Verification of employees before employment - a new trend among employers?

Verification of employees before employment - a new trend among employers?
  1. "Innocent Lies"
  2. Basic methods of verification

More and more employers, when hiring a person for a key position, also decide to check their past - both professional and personal - and this before starting cooperation with them. From the point of view of, for example, a financial institution, such a process is necessary to trust an employee who will occupy a key position in a given organization.

CV selection, finding and employing the perfect candidates for a job is a very demanding job. Recruiters have to assess different personalities, often compare completely different experiences and education, and finally narrow down the list of candidates, rejecting most of them. Even the candidates themselves can create problems, as it happens that some of the information provided in the CV is false, which further complicates the work of the HR department. So how do companies verify candidates' CVs to protect themselves from hiring a fraudster?

After completing the application phase in the recruitment process, there are piles of CVs to be filtered in front of the HR department employees, although currently mostly virtual. Verifying the information contained in the CV is a very important step in the process of hiring a new employee. Increasing competitiveness on the labor market very often makes candidates exaggerate or even falsify some information in their CVs.

"Innocent Lies"

Job applicants often try to hide their inexperience with lies they consider innocent. CVs presented to recruiters are not considered to be an official document. Like a cover letter, it is a private document with no legal presumption that its content represents the actual state of affairs. The situation is different in the case of presenting false documents confirming completed studies or training. In such a case, we can even speak of committing a crime.

In the HireRight report on employment analysis in 2019, it was found that as many as 83% of employers caught job candidates declaring falsehoods in their resumes. If the recruiter at this stage does not reliably verify the information contained in the candidate's CV, it may turn out to be an extremely costly mistake. When the truth comes to light, the need to re-recruit may be the mildest of consequences.

Basic methods of verification

Of course, recruiters are not at their best. They have at least four very effective methods of verifying what the candidate wrote about in their CV:


This is the initial stage of candidate verification. During the interview, the recruiter may ask about some doubts or inaccuracies in the CV. At this stage, it is also possible to detect irregularities in the information provided by the applicant for a given position.


In order to verify a candidate's skills and knowledge, employers often rely on tests or quizzes to help them eliminate people who do not have the declared competences and abilities.

Such a test can be used already at the stage of sending the CV, which automatically excludes some applications. It can also be the next stage of recruitment. For example, you may be asked to complete a test in the form of an exam in the Banking Law Act if you are applying for a job related to finance. For a graphic designer, the competency test may be to prepare a project in accordance with the guidelines of the recruiter.

Taking into account that the tests are based on the skills and knowledge of the candidate, there is no possibility of special preparation for them, and the employer obtains a clear picture of the applicant's competences on the basis of the test.
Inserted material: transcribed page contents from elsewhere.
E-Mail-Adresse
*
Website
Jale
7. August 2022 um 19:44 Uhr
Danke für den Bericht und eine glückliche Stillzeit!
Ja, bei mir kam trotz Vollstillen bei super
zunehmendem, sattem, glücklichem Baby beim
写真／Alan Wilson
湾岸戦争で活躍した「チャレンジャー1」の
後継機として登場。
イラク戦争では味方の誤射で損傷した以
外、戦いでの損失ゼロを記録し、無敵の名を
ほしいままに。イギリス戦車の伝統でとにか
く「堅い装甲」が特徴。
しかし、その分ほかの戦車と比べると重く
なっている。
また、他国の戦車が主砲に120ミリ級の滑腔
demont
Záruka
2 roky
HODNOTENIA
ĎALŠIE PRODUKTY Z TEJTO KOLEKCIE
The employer may ask the candidate to provide official proof of the academic title or other certificates obtained from the completed courses. Similarly, you can ask for references from previous jobs.


Recruiters are increasingly looking for information about candidates on their social media profiles. The content that a candidate publishes on social media can say much more about him than a CV and a cover letter combined. The information contained therein can also be used to verify the truthfulness of education, previous jobs, or interests of a given person [6].
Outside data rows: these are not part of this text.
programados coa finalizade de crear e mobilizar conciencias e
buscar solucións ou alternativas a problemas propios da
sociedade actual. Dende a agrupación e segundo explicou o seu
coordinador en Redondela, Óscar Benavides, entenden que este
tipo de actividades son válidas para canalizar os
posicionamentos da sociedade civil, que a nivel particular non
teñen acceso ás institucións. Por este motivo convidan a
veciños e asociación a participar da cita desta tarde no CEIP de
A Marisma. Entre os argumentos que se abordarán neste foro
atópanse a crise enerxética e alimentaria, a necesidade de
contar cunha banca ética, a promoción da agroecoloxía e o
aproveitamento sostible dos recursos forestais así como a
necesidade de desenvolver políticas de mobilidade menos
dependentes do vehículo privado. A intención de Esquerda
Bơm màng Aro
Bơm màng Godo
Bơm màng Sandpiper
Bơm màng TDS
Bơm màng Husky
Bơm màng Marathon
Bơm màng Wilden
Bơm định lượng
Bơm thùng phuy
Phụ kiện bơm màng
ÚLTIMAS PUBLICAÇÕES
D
Background screening - x-rays of the candidate

However, the basic verification methods are not always sufficient. Background screening is one of the increasingly popular solutions that companies use to verify the truthfulness of the information contained in a candidate's CV.
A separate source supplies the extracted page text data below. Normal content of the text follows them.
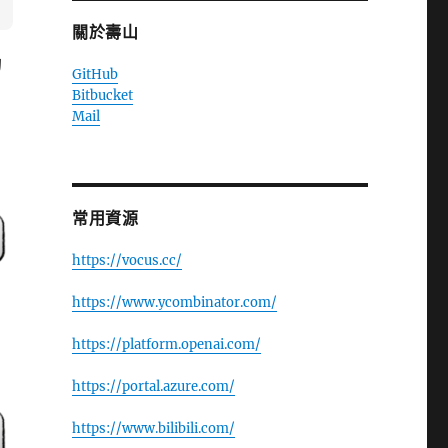
關於壽山
的
GitHub
Bitbucket
Mail
常用資源
https://vocus.cc/
https://www.ycombinator.com/
https://platform.openai.com/
https://portal.azure.com/
https://www.bilibili.com/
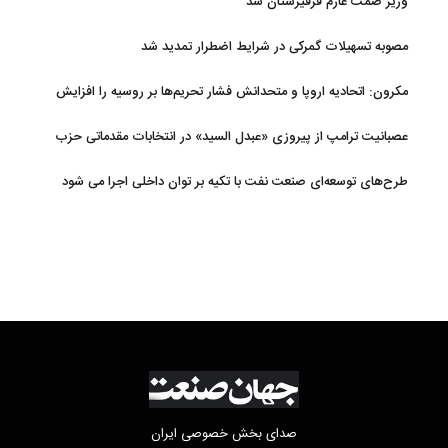
وزیر صمت عازم قرقیزستان شد
مصوبه تسهیلات گمرکی در شرایط اضطرار تمدید شد
مکرون: اتحادیه اروپا و متحدانش فشار تحریم‌ها بر روسیه را افزایش
خواهند داد
عصبانیت ترامپ از پیروزی «عبدل السید» در انتخابات مقدماتی حزب
دموکرات در میشیگان
طرح‌های توسعه‌ای صنعت نفت با تکیه بر توان داخلی اجرا می شود
صدای بخش خصوصی ایران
This service, provided by external companies, is very popular in Great Britain and the USA. It came to Poland only in 2008 and is becoming more and more used by employers. People carrying out the screening of an employee do not stop at the traditional methods of checking the candidate, but also use, for example, establishing contact with previous employers.

Background screening is usually carried out by specialized agencies at the request of the company that wants to hire an employee. After obtaining the necessary consent of the candidate, background screening specialists verify the accuracy of the employment history and qualifications of the given person. However, this process is very time-consuming and in most cases, it is used only when recruiting to higher-level positions or when a future employee is to be entrusted with confidential information.

The most common lie

One of the most common irregularities in CVs is information on

  • employment dates (58.7%),

  • software operation (85%),

  • knowledge of foreign languages (80%),

  • responsibilities in the previous position (53.7%).